Starting from the premise of a video game character who becomes aware of himself and begins to develop his free will, the movie, directed by Tax Shawn, will be based almost entirely on Reynolds’ charisma. The cast has familiar faces like those of Joe Keery (Stranger Things) Yes Jodie Comer (Killing Eve), but none with the presence of Deadpool protagonist.
The original idea for 20th Century Workshops was to cast Free Dude in July 2020. It ran first through December of last year and then through the third week of May 2021. As in March, the situation in the rooms did not improve due to the pandemic, it took place until this week of August, which was as a fixed date.

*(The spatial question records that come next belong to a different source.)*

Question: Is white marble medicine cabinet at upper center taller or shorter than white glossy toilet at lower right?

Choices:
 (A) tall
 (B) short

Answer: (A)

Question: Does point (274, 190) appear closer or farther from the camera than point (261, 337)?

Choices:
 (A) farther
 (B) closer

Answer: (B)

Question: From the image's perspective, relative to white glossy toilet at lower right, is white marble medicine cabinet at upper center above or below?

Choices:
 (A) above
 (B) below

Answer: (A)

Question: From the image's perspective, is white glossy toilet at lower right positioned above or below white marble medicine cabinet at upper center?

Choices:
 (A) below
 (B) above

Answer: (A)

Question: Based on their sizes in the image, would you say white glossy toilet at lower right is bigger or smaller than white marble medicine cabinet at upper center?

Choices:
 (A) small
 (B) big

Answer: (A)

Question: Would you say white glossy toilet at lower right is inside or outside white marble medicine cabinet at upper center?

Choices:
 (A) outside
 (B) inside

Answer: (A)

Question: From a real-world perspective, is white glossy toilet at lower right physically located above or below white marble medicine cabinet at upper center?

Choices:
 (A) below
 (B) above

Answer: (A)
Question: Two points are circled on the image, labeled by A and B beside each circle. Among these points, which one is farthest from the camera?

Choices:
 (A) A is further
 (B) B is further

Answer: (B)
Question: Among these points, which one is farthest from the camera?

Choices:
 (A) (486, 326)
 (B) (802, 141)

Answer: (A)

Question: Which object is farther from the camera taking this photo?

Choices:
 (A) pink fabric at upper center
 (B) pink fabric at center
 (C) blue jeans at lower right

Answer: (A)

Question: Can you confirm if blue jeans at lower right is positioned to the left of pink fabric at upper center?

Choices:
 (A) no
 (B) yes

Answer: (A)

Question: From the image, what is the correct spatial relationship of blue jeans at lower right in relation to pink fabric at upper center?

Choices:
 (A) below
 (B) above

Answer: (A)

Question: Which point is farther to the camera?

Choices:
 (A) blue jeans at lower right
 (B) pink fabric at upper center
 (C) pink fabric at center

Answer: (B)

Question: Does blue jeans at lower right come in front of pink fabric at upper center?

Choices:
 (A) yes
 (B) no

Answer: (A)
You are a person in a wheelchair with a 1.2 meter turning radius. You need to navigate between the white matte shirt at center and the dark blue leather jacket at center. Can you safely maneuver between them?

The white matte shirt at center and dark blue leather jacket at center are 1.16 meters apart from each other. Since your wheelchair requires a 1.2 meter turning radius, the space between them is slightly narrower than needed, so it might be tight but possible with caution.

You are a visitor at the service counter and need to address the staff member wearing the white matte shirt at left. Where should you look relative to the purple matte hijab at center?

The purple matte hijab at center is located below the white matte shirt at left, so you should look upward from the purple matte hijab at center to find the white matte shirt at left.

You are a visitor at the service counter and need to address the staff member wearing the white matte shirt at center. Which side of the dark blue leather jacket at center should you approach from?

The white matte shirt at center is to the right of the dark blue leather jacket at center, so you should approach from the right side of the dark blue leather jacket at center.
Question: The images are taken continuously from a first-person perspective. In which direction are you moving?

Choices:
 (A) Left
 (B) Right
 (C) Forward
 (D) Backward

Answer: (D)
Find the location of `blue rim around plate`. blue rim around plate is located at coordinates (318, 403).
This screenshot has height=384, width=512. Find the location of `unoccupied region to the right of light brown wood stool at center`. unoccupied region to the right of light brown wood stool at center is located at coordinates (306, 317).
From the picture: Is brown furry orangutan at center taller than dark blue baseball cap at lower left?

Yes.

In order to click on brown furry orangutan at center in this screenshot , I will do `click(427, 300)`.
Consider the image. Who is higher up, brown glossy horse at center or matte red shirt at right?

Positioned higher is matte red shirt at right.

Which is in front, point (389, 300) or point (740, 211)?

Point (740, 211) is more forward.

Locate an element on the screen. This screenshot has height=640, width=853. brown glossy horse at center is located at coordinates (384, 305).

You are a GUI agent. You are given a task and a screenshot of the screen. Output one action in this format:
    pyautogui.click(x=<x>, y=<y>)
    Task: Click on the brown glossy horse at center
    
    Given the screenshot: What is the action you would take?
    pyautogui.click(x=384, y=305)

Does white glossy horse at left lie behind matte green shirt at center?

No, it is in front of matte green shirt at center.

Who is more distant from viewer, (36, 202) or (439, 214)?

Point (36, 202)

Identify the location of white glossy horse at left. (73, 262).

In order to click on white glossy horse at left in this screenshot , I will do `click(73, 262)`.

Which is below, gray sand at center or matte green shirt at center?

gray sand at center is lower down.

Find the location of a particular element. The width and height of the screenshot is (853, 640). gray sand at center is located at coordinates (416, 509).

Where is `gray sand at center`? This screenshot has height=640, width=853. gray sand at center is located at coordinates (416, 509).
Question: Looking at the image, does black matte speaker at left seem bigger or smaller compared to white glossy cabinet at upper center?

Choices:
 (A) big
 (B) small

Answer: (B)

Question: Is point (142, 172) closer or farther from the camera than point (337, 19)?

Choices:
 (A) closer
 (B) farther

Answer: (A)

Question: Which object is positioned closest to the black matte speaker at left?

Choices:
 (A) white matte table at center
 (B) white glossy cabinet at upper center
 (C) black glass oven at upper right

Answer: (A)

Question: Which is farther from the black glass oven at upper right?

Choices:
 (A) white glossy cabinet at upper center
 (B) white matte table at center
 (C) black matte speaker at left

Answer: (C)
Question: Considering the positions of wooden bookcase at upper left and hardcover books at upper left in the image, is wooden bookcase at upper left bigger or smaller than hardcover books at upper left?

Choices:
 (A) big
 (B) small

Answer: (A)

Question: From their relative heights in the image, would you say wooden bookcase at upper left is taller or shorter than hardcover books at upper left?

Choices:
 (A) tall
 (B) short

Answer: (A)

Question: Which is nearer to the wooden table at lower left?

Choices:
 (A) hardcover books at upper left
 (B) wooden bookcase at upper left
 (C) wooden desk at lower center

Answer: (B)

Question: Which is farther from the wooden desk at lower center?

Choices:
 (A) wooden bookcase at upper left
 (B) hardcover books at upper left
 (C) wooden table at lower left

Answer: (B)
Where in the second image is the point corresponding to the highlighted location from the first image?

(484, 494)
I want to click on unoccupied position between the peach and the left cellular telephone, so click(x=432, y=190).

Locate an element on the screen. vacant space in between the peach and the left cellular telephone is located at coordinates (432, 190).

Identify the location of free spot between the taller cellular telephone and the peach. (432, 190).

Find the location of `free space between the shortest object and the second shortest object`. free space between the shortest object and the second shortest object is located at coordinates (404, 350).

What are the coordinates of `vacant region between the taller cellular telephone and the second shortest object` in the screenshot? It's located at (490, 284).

On August 12, the premiere will be held simultaneously in Argentina, Chile, Colombia, and Mexico. It will be the first Disney video to be released solely in theaters, and those who prefer to see it at home via streaming will have to wait because no release date has been set.
What is Free Guy?
The protagonist of Free Guy, a fictional movie set in Free City, is Dude (Ryan Reynolds). It’s a map that is part of a video game in which he is one of the supporting characters in a storyline in which users from all over the world log in to complete different missions. Crossed with Daughter Molotov, Millie’s user (Jodie Comer), he will knock him off his axis and wake up something he didn’t know, while his world is in danger.
With a premise similar to that of The Truman Show, where everyone is attentive to what’s going on with the title character, Tax Shawn’s new movie sustains much of its story in player culture. To the performances of Reynolds, Manager Oui Keery must be added the roles of Lil rel Howery, Utkarsh Ambudkar Oui Taika waits, as the antagonist of the fiction.